Wednesday, July 13, 2011

Women’s rights are human rights (by Suzie)


If there is one message that echoes forth from this conference, let it be that human rights are women’s rights and women’s rights are human rights once and for all.
-- Hillary Rodham Clinton on Sept. 5, 1995 at the U.N. 4th World Conference on Women in Beijing.

This may sound like common sense, but it took women around the world to push for this understanding. The idea got traction in the early ‘90s, according to an excellent essay by Charlotte Bunch and Samantha Frost, experts on global women’s rights. I remember when Amnesty International and Human Rights Watch began to pay more attention to women’s rights.

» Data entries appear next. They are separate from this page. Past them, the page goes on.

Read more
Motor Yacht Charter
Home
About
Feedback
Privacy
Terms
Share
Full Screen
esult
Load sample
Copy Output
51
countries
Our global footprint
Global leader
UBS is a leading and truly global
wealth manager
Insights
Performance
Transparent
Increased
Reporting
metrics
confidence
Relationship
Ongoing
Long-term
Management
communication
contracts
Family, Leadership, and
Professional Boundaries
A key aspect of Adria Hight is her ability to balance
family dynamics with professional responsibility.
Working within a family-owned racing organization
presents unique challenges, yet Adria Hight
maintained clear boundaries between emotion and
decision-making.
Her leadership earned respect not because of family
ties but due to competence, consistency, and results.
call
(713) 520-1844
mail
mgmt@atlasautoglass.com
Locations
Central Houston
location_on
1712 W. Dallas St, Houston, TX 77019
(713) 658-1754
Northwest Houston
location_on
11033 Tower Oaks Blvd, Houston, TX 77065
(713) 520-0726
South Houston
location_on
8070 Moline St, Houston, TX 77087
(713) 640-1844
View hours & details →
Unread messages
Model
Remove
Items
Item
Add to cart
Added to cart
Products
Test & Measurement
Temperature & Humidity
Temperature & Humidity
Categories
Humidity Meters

Not everyone has gotten the memo, however. Some liberal/leftist men continue to see rights specific to women as secondary to fears about governments intruding on their own rights. A prime example are supporters of WikiLeaks founder Julian Assange who don’t understand that sexual abuse infringes on women’s human rights.

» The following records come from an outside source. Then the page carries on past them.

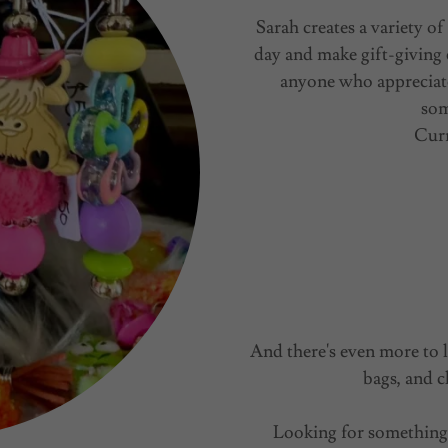
Sarah creates a variety 
day and make gift-giving 
anyone who appreciate
som
Curr
And there's even more to l
bags, and c
Looking for something 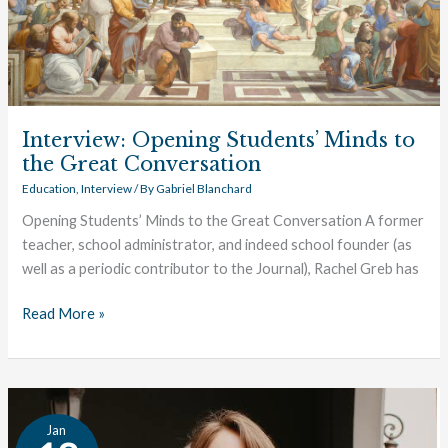
the
Great
Conversation
Interview: Opening Students’ Minds to
the Great Conversation
Education
,
Interview
/ By
Gabriel Blanchard
Opening Students’ Minds to the Great Conversation A former
teacher, school administrator, and indeed school founder (as
well as a periodic contributor to the Journal), Rachel Greb has
Read More »
Interview:
Jan
Introducing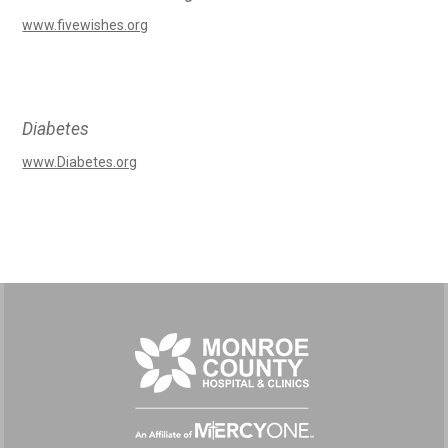
www.fivewishes.org
Diabetes
www.Diabetes.org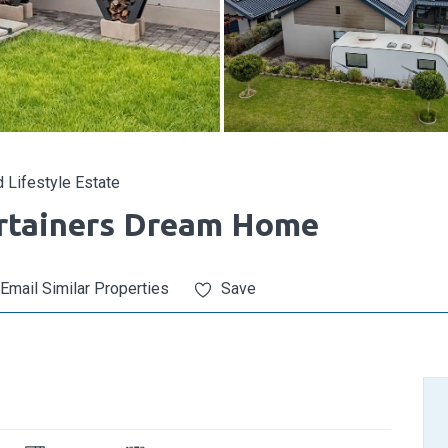
 Lifestyle Estate
ertainers Dream Home
Email Similar Properties
Save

In Britain, Assange has hired a team of human-rights lawyers to replace his previous attorneys. Last month, one of his new lawyers, Ben Emmerson, was appointed the UN special rapporteur on counterterrorism and human rights. I don't expect him to care about the rights of women, judging from his performance this week in court, where Assange appealed his extradition to Sweden.

In the July 7 Nation, Assange fan Tom Hayden wrote: “The original heroic narrative about revelations of war crimes and government secrets is frequently diverted today by speculation about sex crimes …” He then lists important revelations from WikiLeaks. He didn't list statistics on sex crimes. A summary of Bunch and Frost's essay puts his writing into perspective:
The Universal Declaration of Human Rights adopted by the United Nations General Assembly in 1948 [applies] to women. However, tradition, prejudice, social, economic and political interests have combined to exclude women from prevailing definitions of "general" human rights and to relegate women to secondary and/or "special interest" status within human rights considerations.
Many societies separate what happens in public and in private. On both sides of the political spectrum are people who want to limit how much the government meddles in their private lives. Human-rights activists have focused on the public sphere, specifically on how governments have abused citizens. The problem for women is that they are more likely to be abused by men in private, with mostly male authorities ignoring those abuses.
[W]omen have traditionally been relegated to the "private" sphere of the home and family; the typical citizen has been portrayed as male, and thus the dominant notions of human rights abuse have implicitly had a man as their archetype. Thus, abuses done to women in the name of family, religion, and culture have been hidden by the sanctity of the so-called private sphere …
Conservatives have been skeptical of social and economic rights, such as health care, decent housing and proper nutrition, saying this smacks of socialism. I’d add that some liberal men have argued that social and economic rights take precedence over civil and political rights – not for them – but for women, especially poor ones. The argument goes like this: Poor women in X country need food and shelter; they don’t have time to worry about sexism. Men making this argument don’t get that gender discrimination hurts women’s abilities to secure housing, work, shelter, etc.

They are thrilled that WikiLeaks exposed government abuses, but they don't understand, or choose not to understand, that it's a basic human right for women to have control over their bodies, without being raped; without acquiescing to sex because they feel like they have no choice; without men disregarding their desire to wear a condom.